Levels of Judicial Review

This week's decision in Johnson v. California and the discussion we've hosted on Kelo's call for heightened judicial review of state legislative eminent domain decisions have gotten me thinking about the point of the Court's decision for different levels of review.

Besides Justice Stevens' dissent, every opinion in Johnson was completely about the level of scrutiny. Justice O'Connor, joined by Justices Kennedy, Souter, Ginsburg, and Breyer posited that ALL forms of race discrimination are subject to strict scrutiny. Justice Ginsburg wrote separately to explain that she thinks that some forms of discrimination, as in Grutter, do not warrant strict scrutiny. Justice Thomas in his opinion, joined by Scalia, would not engage in such searching scrutiny in the context of prison management.

From Justice O'Connor:
The reasons for strict scrutiny are familiar. Racial classifications raise special fears that they are motivated by an invidious purpose. Thus, we have admonished time and again that, "[a]bsent searching judicial inquiry into the justification for such race-based measures, there is simply no way of determining . . . what classifications are in fact motivated by illegitimate notions of racial inferiority or simple racial politics." Richmond v. J. A. Croson Co., 488 U.S. 469, 493 (1989) (plurality opinion). We therefore apply strict scrutiny to all racial classifications to "'smoke out' illegitimate uses of race by assuring that [government] is pursuing a goal important enough to warrant use of a highly suspect tool." Ibid.
While I disagree with Justice O'Connor that all racial classifications necessarily contain this high risk of government employing illegitimate uses of race, I think that Justice Thomas goes too far in awarding such deference to the prison system. It seems that there are surely risks of discrimination in a context filled with such hate and racial division.

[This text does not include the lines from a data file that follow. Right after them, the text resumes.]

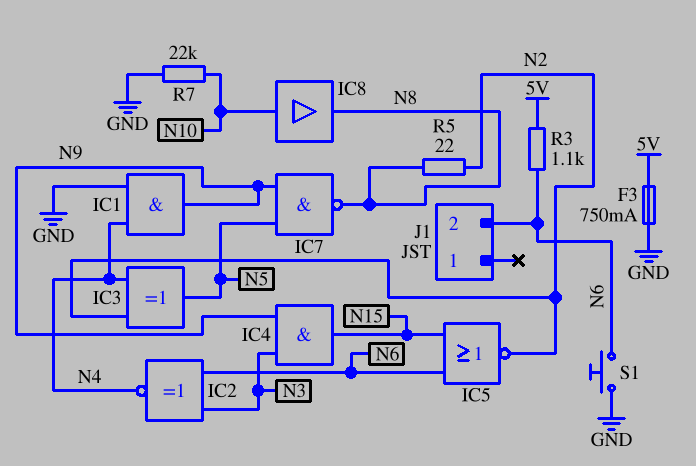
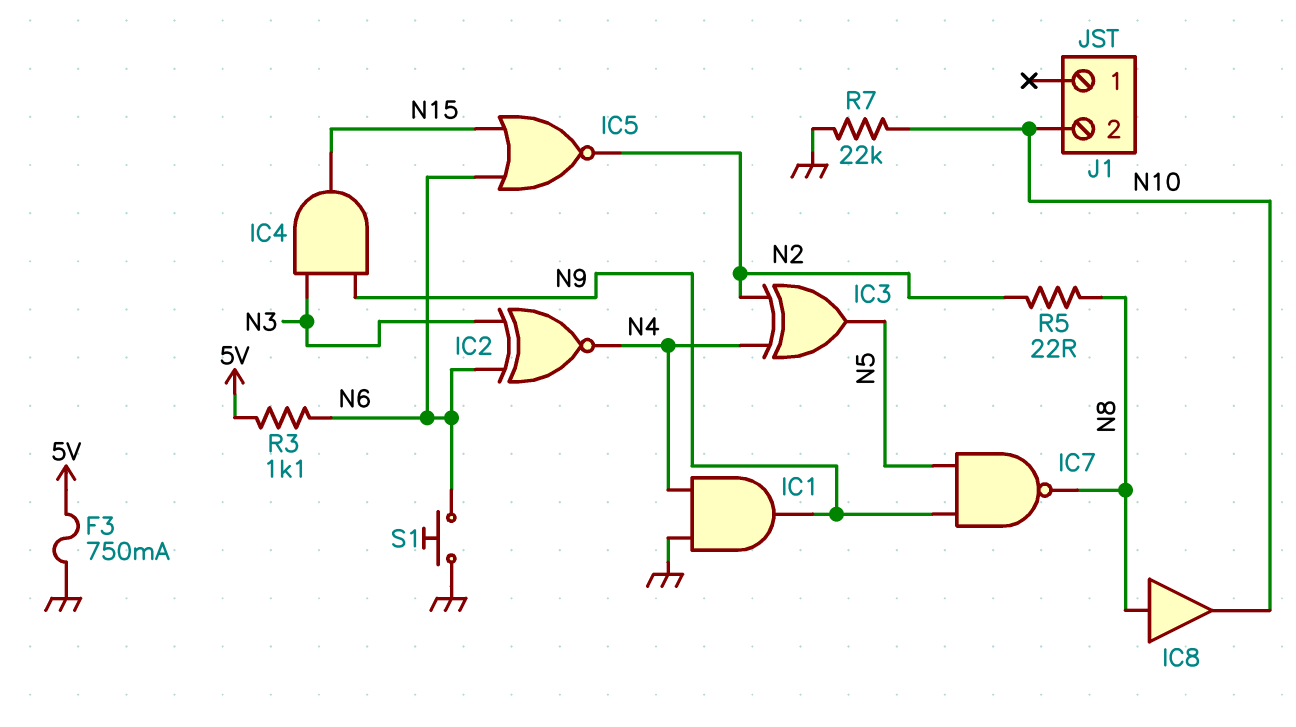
IC8: buffer (in N10, out N8) -> buffer (in N8, out N10)
J1 pin 2: N6 -> N10

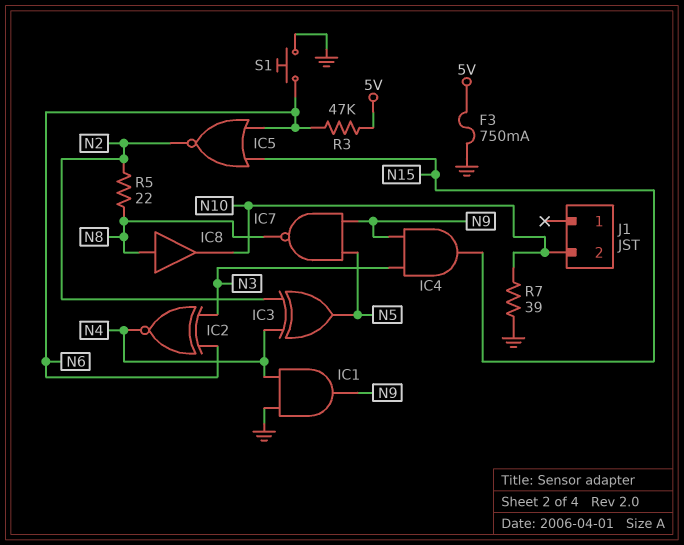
R3: 1.1k (5V, N6) -> 47k (5V, N6)
R7: 22k (GND, N10) -> 39 (GND, N10)

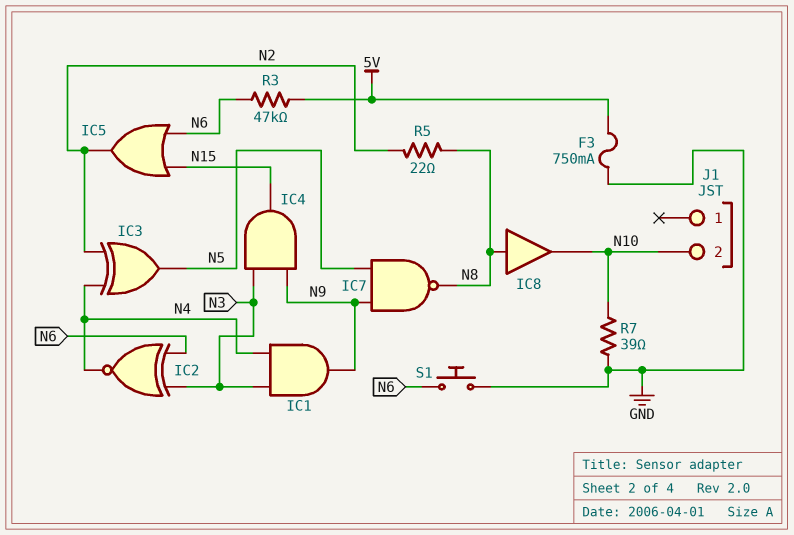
IC1: AND (in GND, in N4, out N9) -> AND (in N3, in N4, out N9)
IC5: NOR (in N6, in N15, out N2) -> OR (in N6, in N15, out N2)

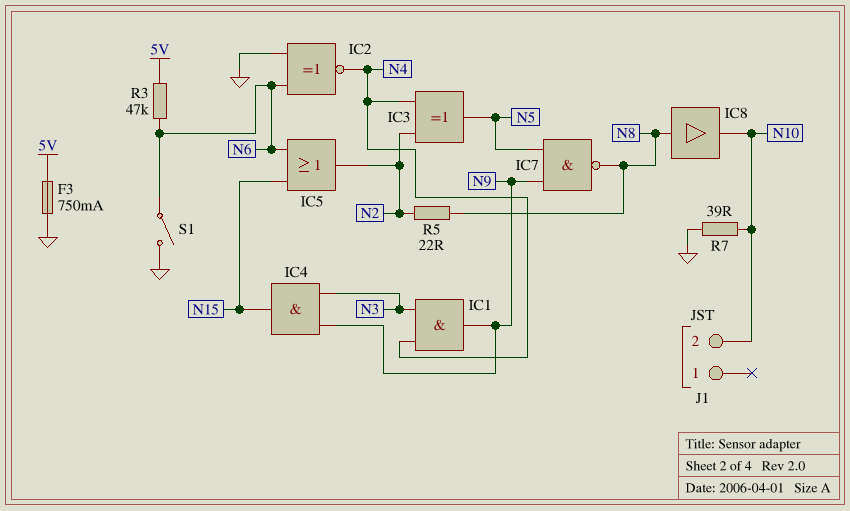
IC2: XNOR (in N3, in N6, out N4) -> XNOR (in GND, in N6, out N4)
S1: button (GND, N6) -> switch (GND, N6)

Justice Ginsburg, incidentally, makes the most sense. The reasons for Affirmative Action do not seem illegitimate. They may not be prudent, may in fact hurt minorities, but I don't think they are "illegitimate" in terms of the original meaning of the Equal Protection Clause.

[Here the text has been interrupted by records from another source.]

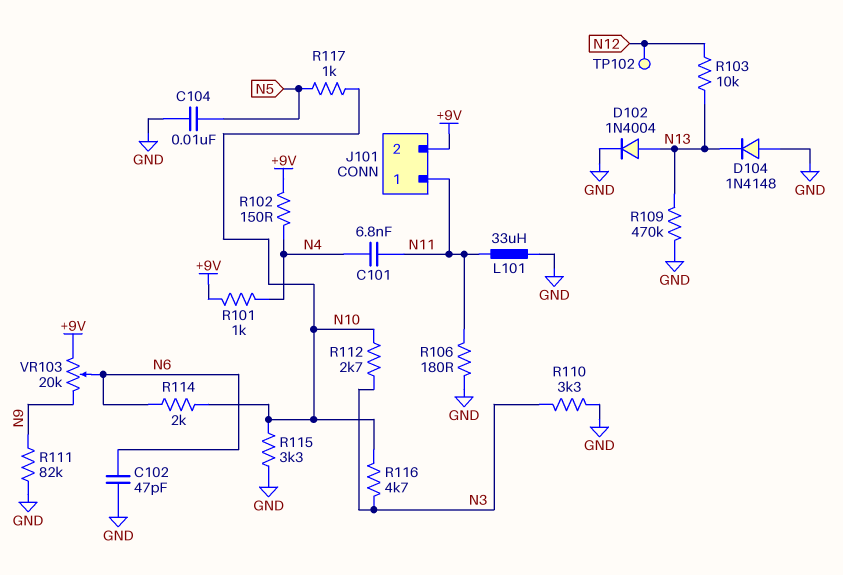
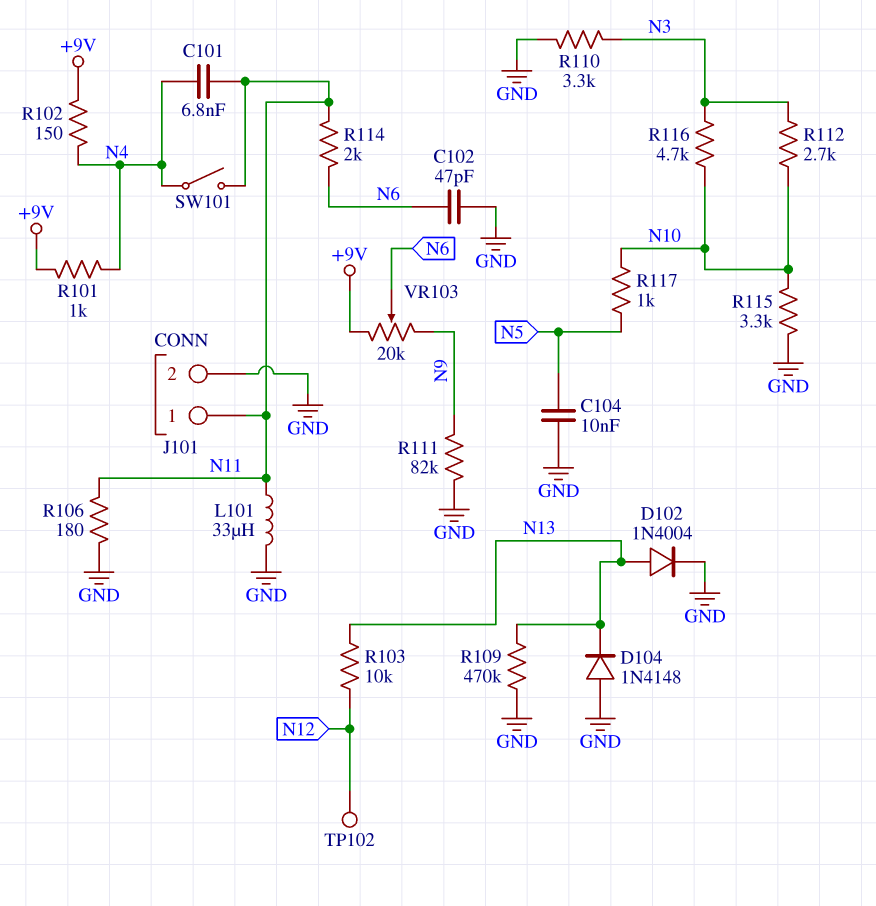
J101 pin 2: +9V -> GND
R114: 2k (N6, N10) -> 2k (N6, N11)
SW101: none -> switch (N4, N11)

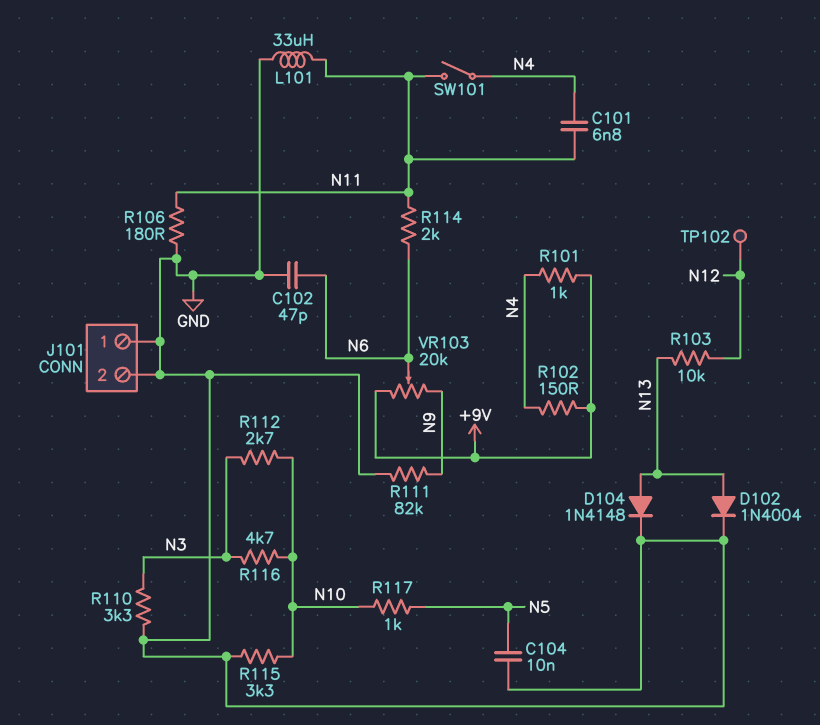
D104: diode 1N4148 (A GND, K N13) -> diode 1N4148 (A N13, K GND)
J101 pin 1: N11 -> GND
R109: 470k (GND, N13) -> none

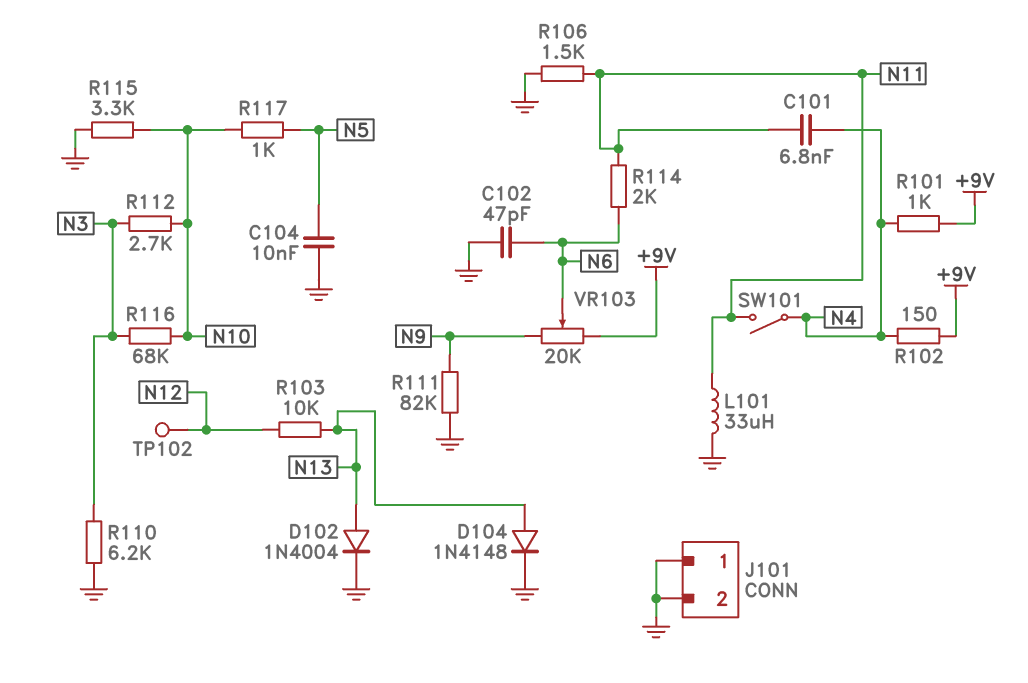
R106: 180 (GND, N11) -> 1.5k (GND, N11)
R110: 3.3k (GND, N3) -> 6.2k (GND, N3)
R116: 4.7k (N3, N10) -> 68k (N3, N10)

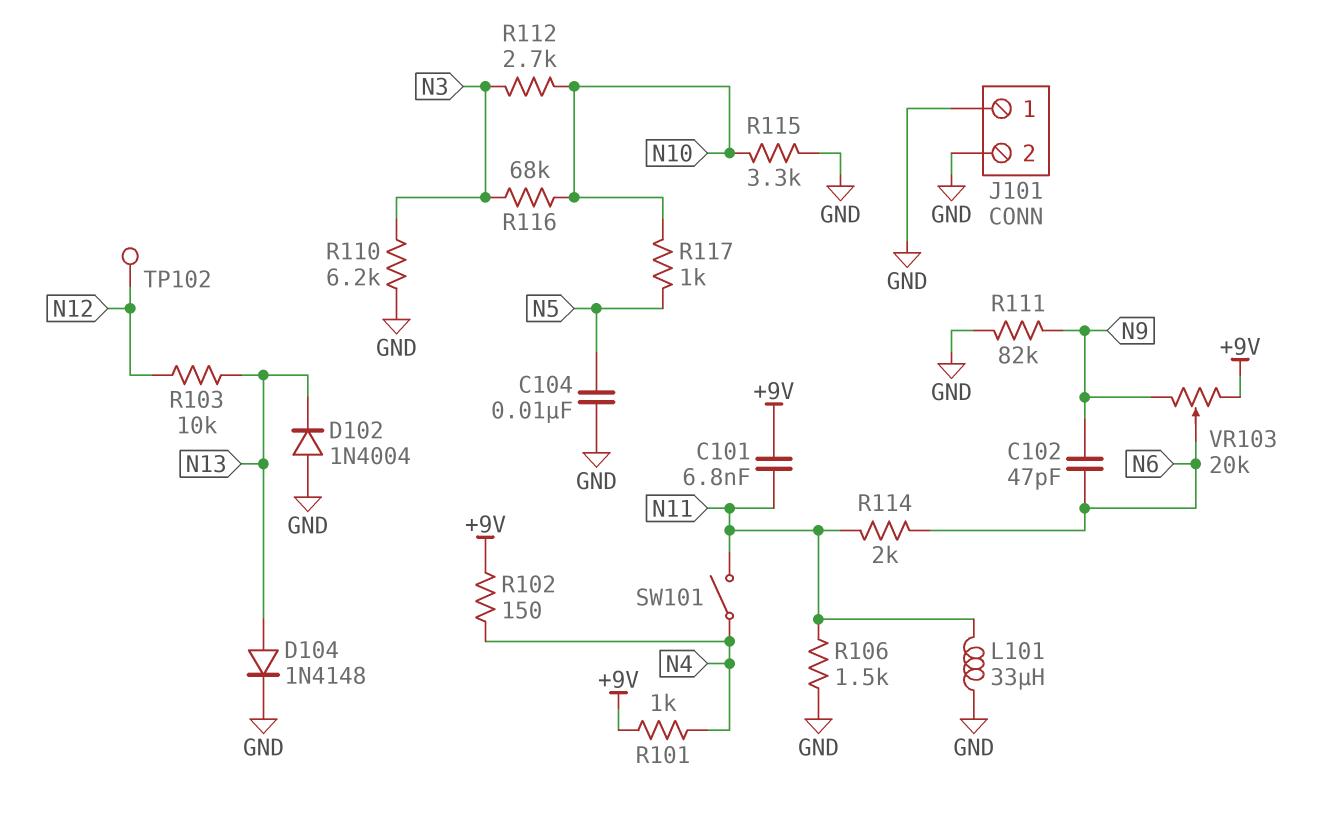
C101: 6.8nF (N4, N11) -> 6.8nF (+9V, N11)
C102: 47pF (GND, N6) -> 47pF (N6, N9)
D102: diode 1N4004 (A N13, K GND) -> diode 1N4004 (A GND, K N13)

What does this mean for Kelo? I think that the issue is largely the same. The claim is that although eminent domain is necessary for government operations, state governments at times use the power in illegimiate ways. The Court should police this, either by enumerating the purposes for a taking (as in Hathcock), or by reviewing the taking with less deference to state legislatures (as in Nollan and Dolan). Note that this is what the court did with punitive damages in Gore (enumarating acceptable purposes) and Cooper Industries (requiring heightened appellate review).